AACR: Exuma aims to be first to the clinic with under-the-skin cancer CAR cell therapy without complex manufacturing

Existing CAR-T therapies for blood cancers require painstaking preparation. Exuma Biotech believes its rapidly manufactured cell therapy can save patients precious time and obviate the need for preconditioning.

Exuma’s rapid point-of-care technology leverages a specially designed lentiviral vector to generate a unique type of T- and NK-like cells, which the company calls CAR-TaNKs.

When given under the skin in a mouse study, such a cell therapy showed enhanced ability to expand and persist in the blood compared with conventional CAR-T cells. The novel therapy also showed it could clear target cells in mice at a low starting number of cells, Exuma said in a presentation at the American Association for Cancer Research annual meeting.

Cell therapies made with Exuma's platform can shorten manufacturing time—from a blood draw to product release—to within the same day, compared with what typically would be a two-week process. And patients don’t need to undergo days of lymphodepleting chemotherapy before receiving the treatment, Exuma CEO Gregory Frost, Ph.D., told Fierce Biotech.

During the production of a traditional CAR-T therapy, T cells isolated from a patient’s blood need to be activated with CD3/28 stimulators and transduced with viral vectors to express the cancer-targeting CAR. The cells also are stimulated to increase in number before they're infused back into the patient.

“We really wanted to say, can we make the vector itself do the heavy lifting,” Frost said in an interview.

Taking a page from many bispecific antibodies, Exuma designed a viral vector that not only expresses the CAR but carries an envelope that binds to CD3+ T cells, thereby providing the signaling to activate the cell therapy inside the body.

The second and “scientifically the biggest” challenge was, “can we do this without lymphodepleting chemotherapy?” Frost said. “If you want to do this very quickly, there’s no time to lymphodeplete a patient.”

Before taking a conventional cell therapy, patients must receive low-dose chemotherapy to suppress the immune system to make room for the new, engineered immune cells. For Gilead Sciences’ Yescarta, patients start the chemo regimen five days before getting the CD19-targeted CAR-T therapy.

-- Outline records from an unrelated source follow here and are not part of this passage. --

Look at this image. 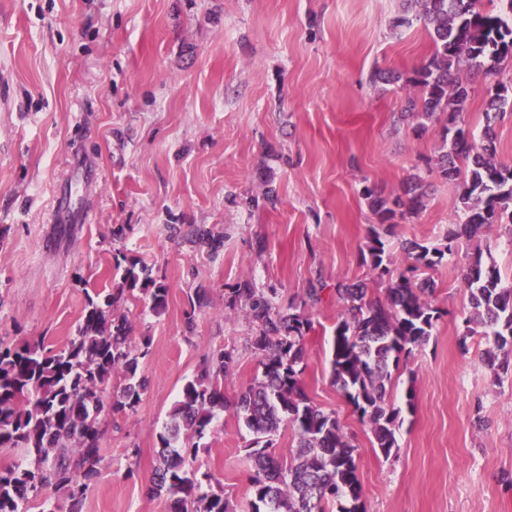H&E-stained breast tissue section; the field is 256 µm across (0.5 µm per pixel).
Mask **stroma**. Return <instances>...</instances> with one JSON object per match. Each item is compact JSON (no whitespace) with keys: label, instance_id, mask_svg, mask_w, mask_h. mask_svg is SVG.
Wrapping results in <instances>:
<instances>
[{"label":"stroma","instance_id":"1","mask_svg":"<svg viewBox=\"0 0 512 512\" xmlns=\"http://www.w3.org/2000/svg\"><path fill=\"white\" fill-rule=\"evenodd\" d=\"M404 0H0V337L59 349L75 336L90 297L120 287L129 263L169 288L154 314L135 293L118 310L149 337L136 413L101 415L104 461L82 512H163L146 486L157 434L213 352L235 349L223 381L235 401L260 374L254 329L227 308L229 288L252 278L281 305L310 281L327 289L309 308L305 390L335 413L357 450L366 512H512V368L481 360L482 334L466 335L469 295L460 271L471 242L431 272L441 317L428 344L392 374L398 448L383 457L330 379L343 305L333 289L371 280L361 251L377 219L364 185L399 192L412 175L424 208L390 225L404 246H442L460 216L455 183L431 173L438 125L425 133L403 111L404 85L432 53L421 23L395 26ZM379 70L402 75L375 80ZM512 88V60L474 82L465 119L481 135L491 89ZM84 161L101 177L80 184L78 224L50 221L55 191ZM273 190L275 205L247 198ZM124 225L116 238L112 229ZM223 239L201 246L198 230ZM264 251H257V241ZM207 302L193 307L197 290ZM414 402H407V390ZM250 438L233 410L201 440L194 466L247 512Z\"/></svg>","mask_w":512,"mask_h":512}]
</instances>
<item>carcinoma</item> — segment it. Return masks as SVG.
Returning <instances> with one entry per match:
<instances>
[{
    "label": "carcinoma",
    "mask_w": 512,
    "mask_h": 512,
    "mask_svg": "<svg viewBox=\"0 0 512 512\" xmlns=\"http://www.w3.org/2000/svg\"><path fill=\"white\" fill-rule=\"evenodd\" d=\"M407 2L428 30L433 52L405 81L420 90L408 99L405 113L416 120L417 130L445 117L436 172L458 184L453 207L464 220L448 230L442 247L407 243L410 263L404 269L395 266L379 229L369 230L363 259L373 280L387 284L384 304L366 300L362 281L336 283L344 311L334 329L331 383L359 420L370 425L376 448L386 458L398 448L400 409L387 400L392 370L429 341L439 319L428 302L436 284L423 272L450 259L462 238L478 242L499 224L511 225L512 236V167L497 162L491 138L492 125L512 105L508 90H497L487 101L483 144L476 143L464 117L471 82L493 75L504 59L512 58V24L503 18L505 12L512 14V0H501L503 13L482 11L476 0ZM463 65L470 72L466 81L459 75ZM361 195L379 224L391 225L420 210L425 192L414 175L400 194L384 196L365 185ZM462 282L471 306L466 334L484 328L483 335L492 338L484 360L491 366L499 359L509 364L512 284H504L494 262L483 260L478 245L462 270ZM123 283L102 300L89 299L82 324L63 349L0 339V448L24 452L23 459L0 466V512H29V504L38 499L41 512H56L42 497L49 488L64 493L69 512H80L103 462L100 414L112 380L123 381L110 403L112 411L133 412L139 405L145 390L139 360L147 356L150 342L132 335L117 304L139 286L158 315L167 308L169 288L144 268L136 272L134 263L125 269ZM230 304L240 306L257 327L249 348L261 366L234 404L250 434L249 512H365L356 448L346 441L335 413L318 407L303 386L309 316L296 307L283 309L249 278L230 289ZM234 357L232 349L214 351L183 385L169 421L157 434L148 493L163 499L164 512H237L229 498L212 491L210 475L199 476L192 466L199 442L216 430L227 408L222 381ZM284 428L297 438L288 460L273 452Z\"/></svg>",
    "instance_id": "obj_1"
}]
</instances>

After a long process of searching through deep sequencing, Exuma zeroed in on a cell therapy that could expand in the body without additional support but at the same time wouldn't proliferate uncontrollably. And these cells possess properties of both T and NK cells. So Exuma designed its product to give rise to CAR-TaNK cells. 

Gregory Frost
Gregory Frost, Ph.D.
CEO of Exuma Biotech (Exuma Biotech)

To make the product, immune cells from the patient’s blood are loaded with lentiviral vectors for four hours, and then, after unwanted residuals are washed away, the product—with a set of instructions—is injected under the skin. Once inside the body, the cells form little structures that resemble lymph nodes, where immune instructions are generated and assigned in a natural process, Frost explained.

The lasting cells are just CD8+ T- and NK-like cells. The cells gradually expand and persist with strong anti-tumor activity, but because the CD4+ component is gone, they don’t appear to produce too many troublesome cytokines, Frost said. Currently marketed CAR-T therapies all come with the dangerous side effect of cytokine release syndrome, in which a sudden release of a large number of cytokines triggers an immune system overreaction against normal tissues

At the same starting dose, a Exuma product spawned far more CD19-CAR-TaNK cells at peak in a humanized mouse model compared with a traditional CAR-T construct, the company reported at AACR. The CAR-TaNK cells showed strong anti-cancer activity against large lymphoma tumors. The results suggest the product could be effective at a very low starting dose.

After being rechallenged with cancer cells in lab dishes, the CAR-TaNK cells still appeared active with stable expression of PD-1, TIM-3 and LAG-3, while the traditional CAR-T cells exhibited spikes of those exhaustion markers.

Exuma recently wrapped a pre-IND meeting with the FDA and hopes to start a first-in-human clinical trial in early 2023, Frost said. If everything goes to plan, Exuma would be the first to enter the clinic with a subcutaneous CAR cell therapy.

The chief executive envisions an umbrella trial of a CD19/CD22 product. The company designed the lead candidate that way because many patients will likely join the trial after having already failed on a CD19-targeted CAR-T therapy, he said.

The short preparation time without the need for lymphodepletion could give Exuma’s products an advantage even against potential allogenic cell therapies, Frost argued. Even though allogenic therapies would be available immediately off the shelf they do require lymphodepletion. Besides, he suggested the CAR-TaNK cells’ profile could potentially allow for redosing, which might come in handy one day in solid tumors.

The Florida-based biotech, with a manufacturing footprint in China, is also exploring taking the entire cell processing into the body. Also at AACR, the company reported proof-of-concept data from two humanized mouse models, showing that CD3-directed lentiviral vectors—without preloading of immune cells—could directly generate CD19 CAR-T cells inside the body.